# Condition for Well-Foundedness/Reverse Implication

## Theorem

Let $\left({S, \preceq}\right)$ be an ordered set.

Suppose that there is no infinite sequence $\left \langle {a_n}\right \rangle$ of elements of $S$ such that $\forall n \in \N: a_{n+1} \prec a_n$.

Then $\left({S, \preceq}\right)$ is well-founded.

## Proof 1

Suppose $\struct {S, \preceq}$ is not well-founded.

So by definition there exists a non-empty subset $T$ of $S$ which has no minimal element.

Let $a \in T$.

Since $a$ is not minimal in $T$, we can find $b \in T: b \prec a$.

Since this holds for all $a \in T$, $\prec \restriction_{T \times T}$, the restriction of $\prec$ to $T \times T$, is a right-total endorelation on $T$.

So, by the Axiom of Dependent Choice, it follows that there is an infinite sequence $\sequence {a_n}$ in $T$ such that $\forall n \in \N: a_{n + 1} \prec a_n$.

$\Box$

## Proof 2

Suppose $\struct {S, \preceq}$ is not well-founded.

Let $T \subseteq S$ have no minimal element.

Let $a_0 \in T$.

We have that $a_0$ is not minimal in $T$.

So:

- $\exists a_1 \in T: a_1 \prec a_0$

Similarly, $a_1$ is not minimal in $T$.

So:

- $\exists a_2 \in T: a_2 \prec a_1$

Let $a_{k + 1}$ be an arbitrary element for which $a_{k + 1} \prec a_k$.

In order to allow this to be possible in the infinite case, it is necessary to invoke the Axiom of Dependent Choice as follows:

Let $a_k \in T$.

Then as $a_k$ is not minimal in $T$:

- $\exists a_{k + 1} \in T: a_{k + 1} \prec a_k$

Hence by definition $\prec$ is a right-total relation.

So, by the Axiom of Dependent Choice, it follows that:

- $\forall n \in \N: \exists a_n \in T: a_{n + 1} \prec a_n$

Thus we have been able to construct an infinite sequence $\sequence {a_n}$ in $T$ such that:

- $\forall n \in \N: a_{n + 1} \prec a_n$.

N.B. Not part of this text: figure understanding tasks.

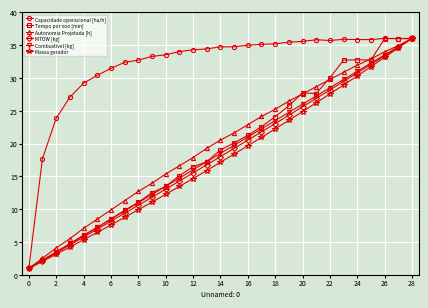

What is the value of the Combustivel [kg] point at the 12th from the left?

14.8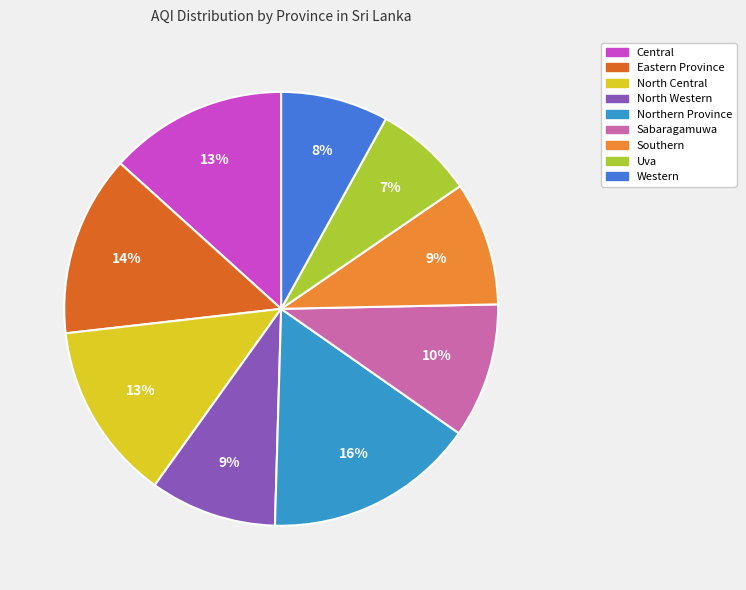

How many segments does this pie chart have?

9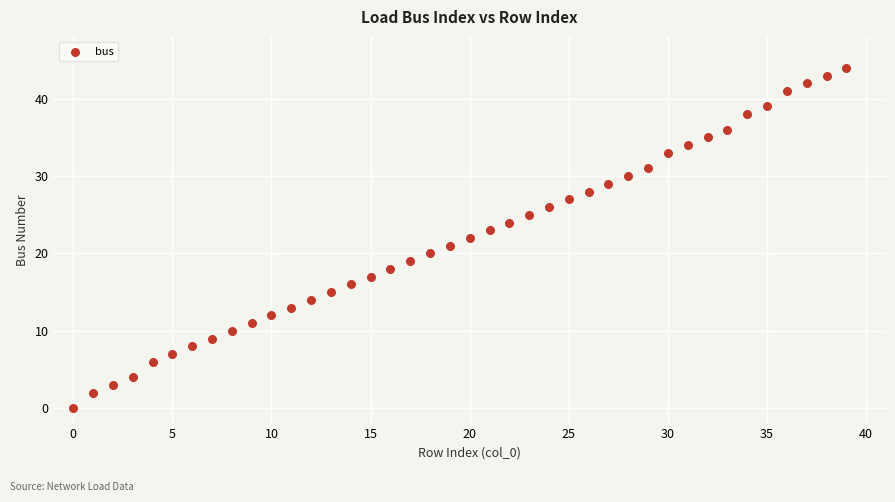

What is the range of Y values (max minus min)?

44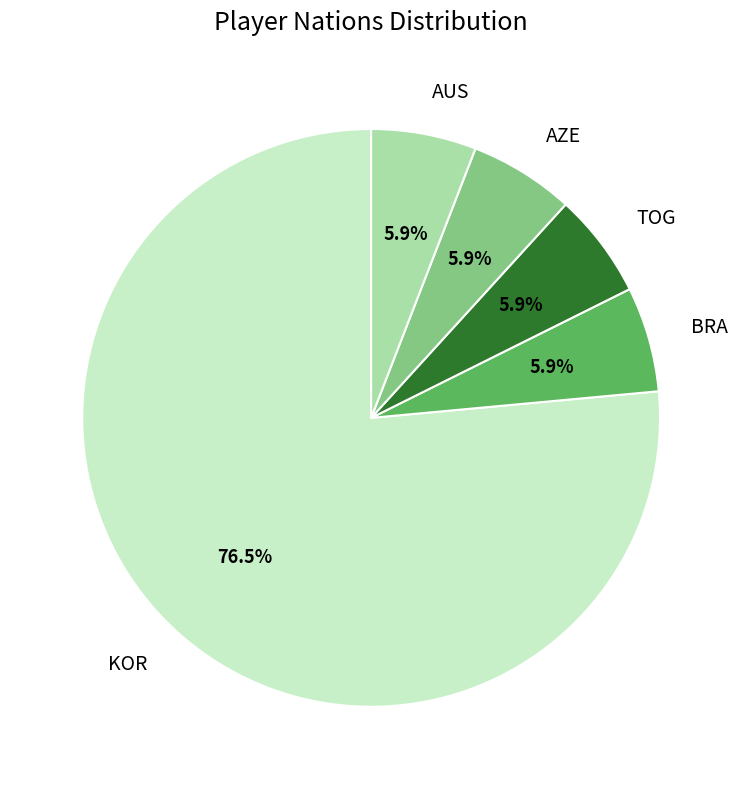

What is the majority slice?

KOR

It follows by the Rule of Transposition that if there is no infinite sequence $\sequence {a_n}$ of elements of $S$ such that:

- $\forall n \in \N: a_{n + 1} \prec a_n$

then $\struct {S, \preceq}$ is well-founded.

$\Box$

## Axiom of Dependent Choice

This theorem depends on the Axiom of Dependent Choice.

Although not as strong as the Axiom of Choice, the Axiom of Dependent Choice is similarly independent of the Zermelo-Fraenkel axioms.

The consensus in conventional mathematics is that it is true and that it should be accepted.